Extrait de page.
Il est 17h30 ce jeudi 3 novembre 2022. Alors que les audiences ont pris fin au palais de justice de Fort-de-France, la salle de la cour d’assise est pleine à craquer. Des femmes en tenue décontractée et des hommes en bras de chemise se serrent sur les bancs. L’ambiance est familiale, loin des tensions qui entourent les terribles procès qui ont lieu habituellement dans cette enceinte.
Dans quelques minutes, neuf candidats, neuf étudiants, vont se succéder devant ce public bigarré. Neuf sur les vingt-cinq inscrits qui avaient participé au départ aux présélections organisées par l’Université des Antilles le mois dernier.
Ces six jeunes hommes et trois jeunes femmes vont devoir maintenant délivrer le meilleur plaidoyer autour d’un poème d’Aimé Césaire intitulé "La justice écoute aux portes de la beauté", paru dans le recueil Moi laminaire en 1982.
Les candidats sont jugés sur la "qualité de l’expression orale", sur leur "capacité à convaincre" et sur leur "attitude face au jury" composé notamment de Laurent Sabatier, premier président de la cour d’appel, de Serge Letchimy, président du conseil exécutif de la CTM, du bâtonnier actuel Georges-Emmanuel Germany.

Entrées présentées.
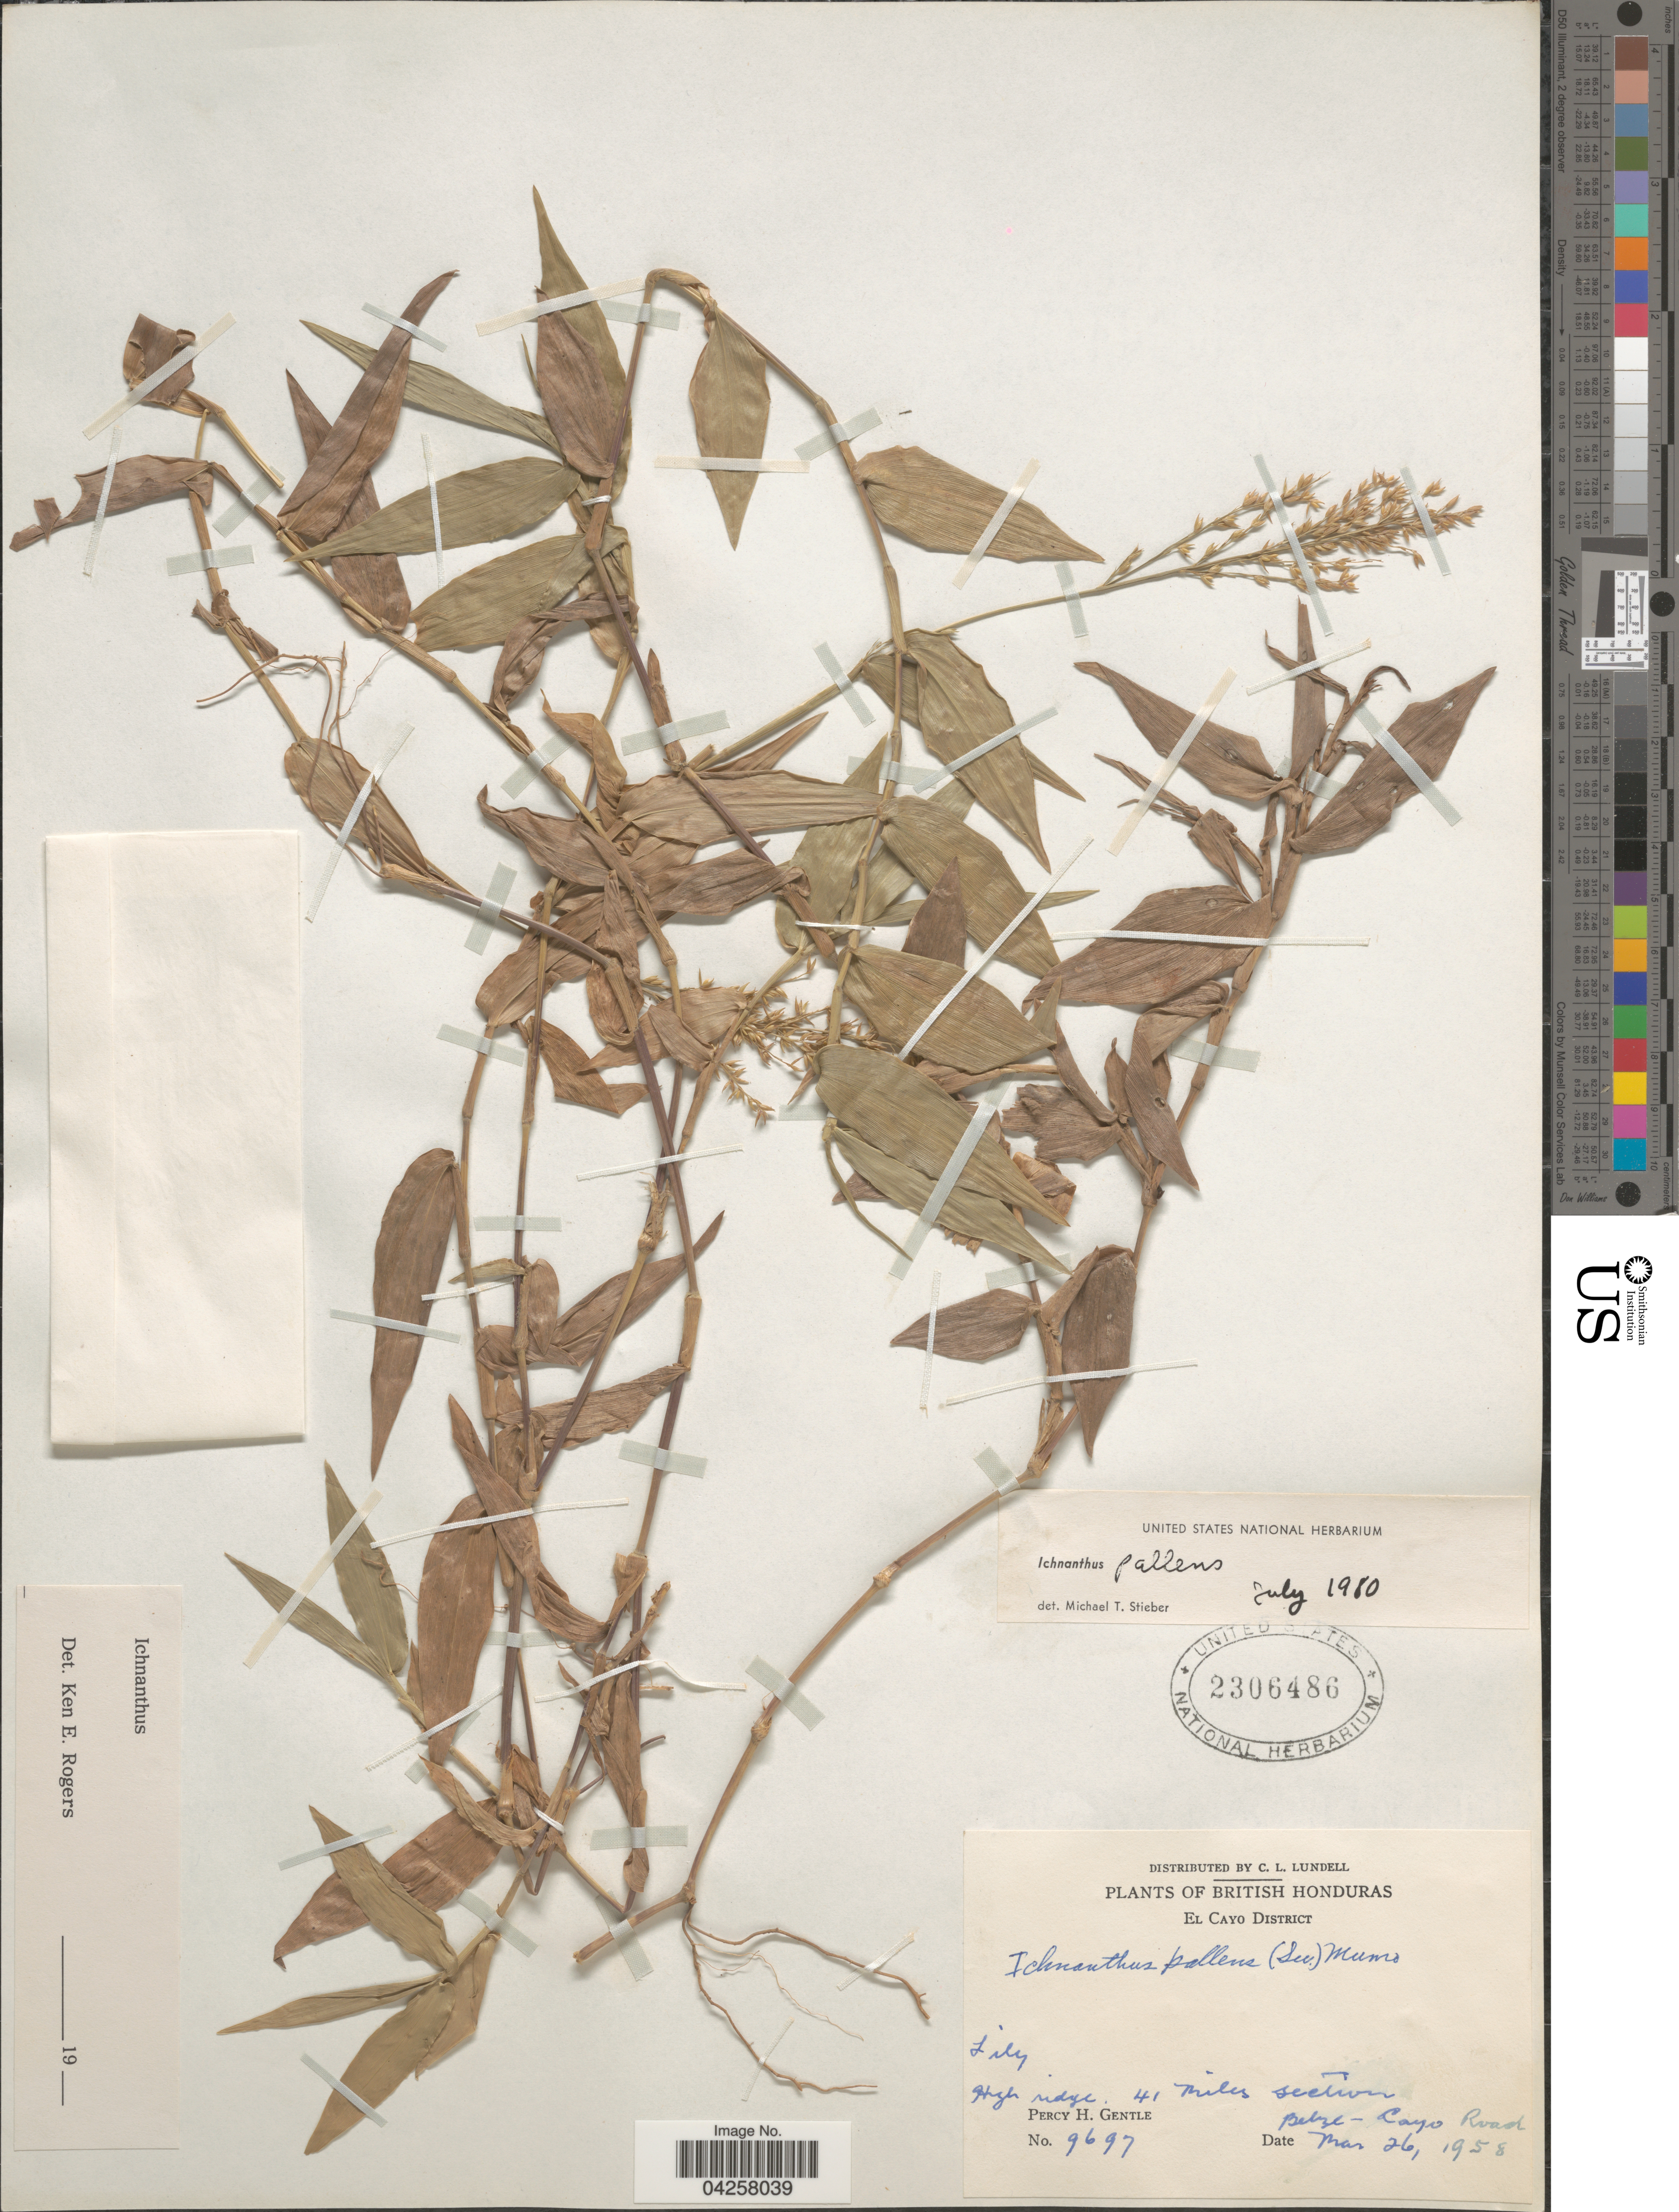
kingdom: Plantae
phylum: Tracheophyta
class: Liliopsida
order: Poales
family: Poaceae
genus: Ichnanthus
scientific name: Ichnanthus pallens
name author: (Sw.) Munro ex Benth.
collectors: P. H. Gentle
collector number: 9697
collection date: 1958-03-26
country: Belize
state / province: Cayo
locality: British Honduras. El Cayo District. High ridge, 41 miles section. Belize-Cayo Road.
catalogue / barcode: US 2306486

Travail à faire.
a – Nommez chaque membre du jury cité dans l'article sur la soirée au palais de justice de Fort-de-France, avec la fonction que l'article lui attribue.
b – Poursuivez l'article sur la soirée au palais de justice de Fort-de-France à partir de sa dernière phrase.

Réponses aux exercices.
a –
- Laurent Sabatier, premier président de la cour d'appel
- Serge Letchimy, président du conseil exécutif de la CTM
- Georges-Emmanuel Germany, bâtonnier actuel

b –
Chaque candidat dispose de quinze minutes (sans une de plus) pour conjuguer le mot et le geste justes. Un quart d’heure, c’est à la fois très long et très court pour restituer le sens profond du poème d’Aimé Césaire et le prolonger pour lui donner une résonance actuelle.
À la barre, Silvestre Vangah Bogny ouvre le bal. Il convoque dans sa démonstration l’écrivain malien Amadou Hampâté Bâ et l’ancien Premier ministre français Lionel Jospin, en indiquant que la justice est rendue par des hommes et des femmes susceptibles de commettre des erreurs.
Après lui, Amy-Liz Ayeboua Aduayom s’octroie un préambule. Elle rappelle à l’auditoire qu’écouter aux portes est un vilain défaut. "Les murs ont des oreilles, la justice en a également", ajoute l’étudiante, avant de souligner "la subjectivité" de celles et ceux qui disent le droit.
Pour Lucien Olenyik, qui intervient plus tard, la justice est essentielle car il faut « combattre le feu par le feu ». En sanctionnant les délinquants, elle finit cependant par "se salir les mains pour que les citoyens n’aient pas à le faire". Du coup, "elle s’éloigne de la beauté".
Dans la salle, le public est attentif. Il a droit, selon les candidats, avec plus ou moins d’instance, aux couplets convenus sur le manque de moyens de la justice et les difficultés que cela génère en Martinique et aux quatre coins de la France.
Soudain, un candidat brise le classicisme de l’exercice. "Yekri !", lance Mickael Bedin à la foule qui lui répond spontanément "Yekra !". Le garçon met très vite les rieurs de son côté en faisant un parallèle entre la robe des juges et la fashion week : «"Il suffit de voir le défilé des magistrats pour constater que la justice n’est pas un défilé de Balenciaga".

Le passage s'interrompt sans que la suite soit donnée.